> **WHAT IS REQUIRED**
Please copy out the stretch of the listing from its start through the line containing "В Севастополе премьерой", keeping every line unchanged.

** DATASET RECORDS follows **

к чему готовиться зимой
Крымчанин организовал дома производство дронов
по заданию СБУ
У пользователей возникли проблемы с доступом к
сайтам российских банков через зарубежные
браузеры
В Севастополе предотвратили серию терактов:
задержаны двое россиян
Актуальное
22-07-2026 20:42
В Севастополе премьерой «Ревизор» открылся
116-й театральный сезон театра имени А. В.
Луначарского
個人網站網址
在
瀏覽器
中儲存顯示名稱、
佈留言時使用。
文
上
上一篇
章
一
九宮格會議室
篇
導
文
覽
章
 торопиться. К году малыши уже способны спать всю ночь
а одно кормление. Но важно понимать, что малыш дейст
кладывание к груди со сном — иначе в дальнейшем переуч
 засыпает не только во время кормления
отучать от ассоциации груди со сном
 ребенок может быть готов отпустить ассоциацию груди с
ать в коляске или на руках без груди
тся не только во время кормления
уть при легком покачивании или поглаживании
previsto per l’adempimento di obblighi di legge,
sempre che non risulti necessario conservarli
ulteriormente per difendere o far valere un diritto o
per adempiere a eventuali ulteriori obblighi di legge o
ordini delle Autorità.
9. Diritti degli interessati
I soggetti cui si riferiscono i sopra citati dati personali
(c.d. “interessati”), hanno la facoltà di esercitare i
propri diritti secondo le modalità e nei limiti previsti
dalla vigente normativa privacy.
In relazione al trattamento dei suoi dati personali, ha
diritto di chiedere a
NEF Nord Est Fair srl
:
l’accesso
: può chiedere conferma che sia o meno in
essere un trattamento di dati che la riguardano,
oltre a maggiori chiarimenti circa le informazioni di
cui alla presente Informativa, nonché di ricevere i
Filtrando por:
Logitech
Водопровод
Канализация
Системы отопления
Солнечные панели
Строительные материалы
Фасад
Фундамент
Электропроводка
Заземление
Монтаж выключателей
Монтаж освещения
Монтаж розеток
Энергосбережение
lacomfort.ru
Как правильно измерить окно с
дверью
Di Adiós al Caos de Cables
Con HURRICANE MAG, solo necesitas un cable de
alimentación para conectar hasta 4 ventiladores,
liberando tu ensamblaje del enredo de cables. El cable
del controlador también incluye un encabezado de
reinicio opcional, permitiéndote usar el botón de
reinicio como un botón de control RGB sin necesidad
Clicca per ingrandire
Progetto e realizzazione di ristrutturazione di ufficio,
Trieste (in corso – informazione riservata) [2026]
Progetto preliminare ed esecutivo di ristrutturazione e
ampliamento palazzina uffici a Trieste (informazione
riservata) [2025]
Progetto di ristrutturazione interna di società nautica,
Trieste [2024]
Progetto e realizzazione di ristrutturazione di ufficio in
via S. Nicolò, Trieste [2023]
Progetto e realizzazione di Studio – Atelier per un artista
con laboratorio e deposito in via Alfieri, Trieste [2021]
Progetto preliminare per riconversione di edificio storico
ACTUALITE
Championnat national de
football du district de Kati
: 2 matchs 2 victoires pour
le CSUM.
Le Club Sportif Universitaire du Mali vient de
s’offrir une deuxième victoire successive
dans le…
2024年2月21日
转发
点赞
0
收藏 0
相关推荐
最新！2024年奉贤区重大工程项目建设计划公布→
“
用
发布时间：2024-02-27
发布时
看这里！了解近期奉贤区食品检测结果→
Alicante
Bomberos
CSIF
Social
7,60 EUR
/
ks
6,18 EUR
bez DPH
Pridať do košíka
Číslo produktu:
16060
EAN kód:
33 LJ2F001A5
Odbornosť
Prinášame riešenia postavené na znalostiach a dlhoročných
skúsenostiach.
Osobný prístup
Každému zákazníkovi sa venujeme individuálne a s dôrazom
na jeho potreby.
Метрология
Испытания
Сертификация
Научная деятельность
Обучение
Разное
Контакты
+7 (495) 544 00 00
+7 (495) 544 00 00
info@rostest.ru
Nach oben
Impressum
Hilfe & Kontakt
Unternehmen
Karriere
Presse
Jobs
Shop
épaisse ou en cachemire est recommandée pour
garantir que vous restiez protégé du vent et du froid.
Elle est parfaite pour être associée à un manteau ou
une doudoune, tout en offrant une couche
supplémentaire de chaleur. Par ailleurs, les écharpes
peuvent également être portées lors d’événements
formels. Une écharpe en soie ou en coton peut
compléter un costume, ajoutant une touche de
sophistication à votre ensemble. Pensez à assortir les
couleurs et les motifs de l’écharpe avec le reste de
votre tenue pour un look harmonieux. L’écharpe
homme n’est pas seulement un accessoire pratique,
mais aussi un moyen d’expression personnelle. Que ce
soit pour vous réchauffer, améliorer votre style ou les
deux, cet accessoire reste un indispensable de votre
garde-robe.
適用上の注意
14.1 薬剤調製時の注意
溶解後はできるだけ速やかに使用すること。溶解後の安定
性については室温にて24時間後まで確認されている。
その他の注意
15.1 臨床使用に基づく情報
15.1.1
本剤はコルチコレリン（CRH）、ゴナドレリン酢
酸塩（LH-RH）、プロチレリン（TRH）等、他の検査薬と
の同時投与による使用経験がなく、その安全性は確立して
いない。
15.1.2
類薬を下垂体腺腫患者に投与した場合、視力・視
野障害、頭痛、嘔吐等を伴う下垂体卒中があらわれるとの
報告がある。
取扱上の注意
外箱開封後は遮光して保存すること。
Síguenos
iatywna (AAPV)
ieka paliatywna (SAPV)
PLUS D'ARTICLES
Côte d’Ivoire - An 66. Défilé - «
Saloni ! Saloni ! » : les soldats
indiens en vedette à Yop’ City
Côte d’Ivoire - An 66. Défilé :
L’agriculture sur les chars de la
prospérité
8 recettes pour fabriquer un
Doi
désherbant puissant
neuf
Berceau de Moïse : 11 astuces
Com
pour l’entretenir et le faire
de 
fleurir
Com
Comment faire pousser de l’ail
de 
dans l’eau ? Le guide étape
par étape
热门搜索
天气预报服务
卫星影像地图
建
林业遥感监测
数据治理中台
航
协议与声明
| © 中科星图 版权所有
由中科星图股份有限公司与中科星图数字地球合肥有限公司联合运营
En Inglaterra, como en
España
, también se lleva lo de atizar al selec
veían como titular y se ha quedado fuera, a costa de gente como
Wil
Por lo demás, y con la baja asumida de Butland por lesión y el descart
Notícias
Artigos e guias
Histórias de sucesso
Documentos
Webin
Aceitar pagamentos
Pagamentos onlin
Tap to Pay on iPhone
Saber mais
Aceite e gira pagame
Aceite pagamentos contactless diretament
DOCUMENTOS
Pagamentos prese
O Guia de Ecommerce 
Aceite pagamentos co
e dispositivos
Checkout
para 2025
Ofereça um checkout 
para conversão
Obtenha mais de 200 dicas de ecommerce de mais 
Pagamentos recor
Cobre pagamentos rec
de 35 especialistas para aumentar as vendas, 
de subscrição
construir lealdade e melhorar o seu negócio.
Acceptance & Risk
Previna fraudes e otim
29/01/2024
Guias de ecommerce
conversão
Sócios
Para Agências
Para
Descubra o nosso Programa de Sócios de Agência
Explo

** End of DATASET RECORDS **

> **EXERCISE RESULT**
к чему готовиться зимой
Крымчанин организовал дома производство дронов
по заданию СБУ
У пользователей возникли проблемы с доступом к
сайтам российских банков через зарубежные
браузеры
В Севастополе предотвратили серию терактов:
задержаны двое россиян
Актуальное
22-07-2026 20:42
В Севастополе премьерой «Ревизор» открылся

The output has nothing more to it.